Kabarminang – Akses jalan dari Bukittinggi menuju Maninjau, Kabupaten Agam, Sumatera Barat, mulai kembali dapat dilalui kendaraan roda dua dan roda empat setelah longsor terjadi di sejumlah titik, Rabu (6/5/2026).
Kapolsek IV Koto, Aiga Putra, mengatakan pihaknya telah melakukan pemantauan sejak pukul 11.45 WIB untuk memastikan kondisi terkini di lapangan. Hasilnya, sebagian besar material longsor telah dibersihkan.
“Pembersihan material longsor sudah dilakukan sekitar 80 persen. Jalan sudah bisa dilalui kendaraan roda dua dan roda empat, namun masih licin akibat sisa material,” ujarnya kepada Sumbarkita.
Ia menjelaskan, longsor terjadi di beberapa titik di Kecamatan IV Koto, termasuk di Nagari Sungai Landia pada jalur Simpang Padang Luar menuju Maninjau. Dua titik terdampak berada di lokasi Pinciran Nyiak Tukang dan Gantiang Jorong Baruah.

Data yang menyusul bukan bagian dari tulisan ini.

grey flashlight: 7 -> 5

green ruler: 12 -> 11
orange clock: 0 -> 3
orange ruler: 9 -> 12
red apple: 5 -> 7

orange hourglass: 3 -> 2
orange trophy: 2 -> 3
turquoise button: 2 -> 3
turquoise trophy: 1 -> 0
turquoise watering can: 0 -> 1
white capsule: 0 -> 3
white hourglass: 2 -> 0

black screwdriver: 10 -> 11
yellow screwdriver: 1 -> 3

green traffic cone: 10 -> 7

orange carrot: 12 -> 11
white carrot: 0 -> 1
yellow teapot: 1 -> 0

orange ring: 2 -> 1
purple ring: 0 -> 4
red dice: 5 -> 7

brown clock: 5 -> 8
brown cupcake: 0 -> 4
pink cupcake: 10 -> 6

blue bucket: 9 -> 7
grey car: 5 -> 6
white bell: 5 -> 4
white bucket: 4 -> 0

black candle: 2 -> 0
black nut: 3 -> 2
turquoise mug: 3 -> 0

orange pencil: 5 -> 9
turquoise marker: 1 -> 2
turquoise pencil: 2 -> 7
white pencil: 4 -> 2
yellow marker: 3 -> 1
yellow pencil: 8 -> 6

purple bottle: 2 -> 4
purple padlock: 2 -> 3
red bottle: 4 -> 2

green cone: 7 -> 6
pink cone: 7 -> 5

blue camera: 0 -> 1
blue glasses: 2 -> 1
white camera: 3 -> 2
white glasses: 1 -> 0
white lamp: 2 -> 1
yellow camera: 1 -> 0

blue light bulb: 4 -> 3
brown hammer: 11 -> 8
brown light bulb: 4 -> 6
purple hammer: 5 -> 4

Meski telah ditangani, kondisi jalan di kawasan tersebut belum sepenuhnya aman.
Selain itu, di Nagari Pauh Panta, Kecamatan Matur, terdapat satu titik jalan terban yang sebelumnya terjadi akibat longsor pada November 2025. Kondisi ini semakin parah akibat curah hujan tinggi yang mengikis badan jalan.
“Jalan terban di Nagari Pauh Panta saat ini hanya bisa dilalui kendaraan roda empat. Kendaraan roda enam belum bisa melintas karena masih rawan,” katanya.
Sementara itu, pada jalur alternatif Sianok menuju Matur, tepatnya di Kelok Limau, Jorong Sungai Jariang, Nagari Koto Panjang, juga ditemukan satu titik longsor. Meski demikian, jalur tersebut masih dapat dilalui kendaraan roda dua dan roda empat.
Secara umum, akses dari Bukittinggi menuju Maninjau sudah kembali terbuka untuk kendaraan kecil. Namun, jalur via Sungai Landia masih belum dapat dilalui kendaraan roda enam.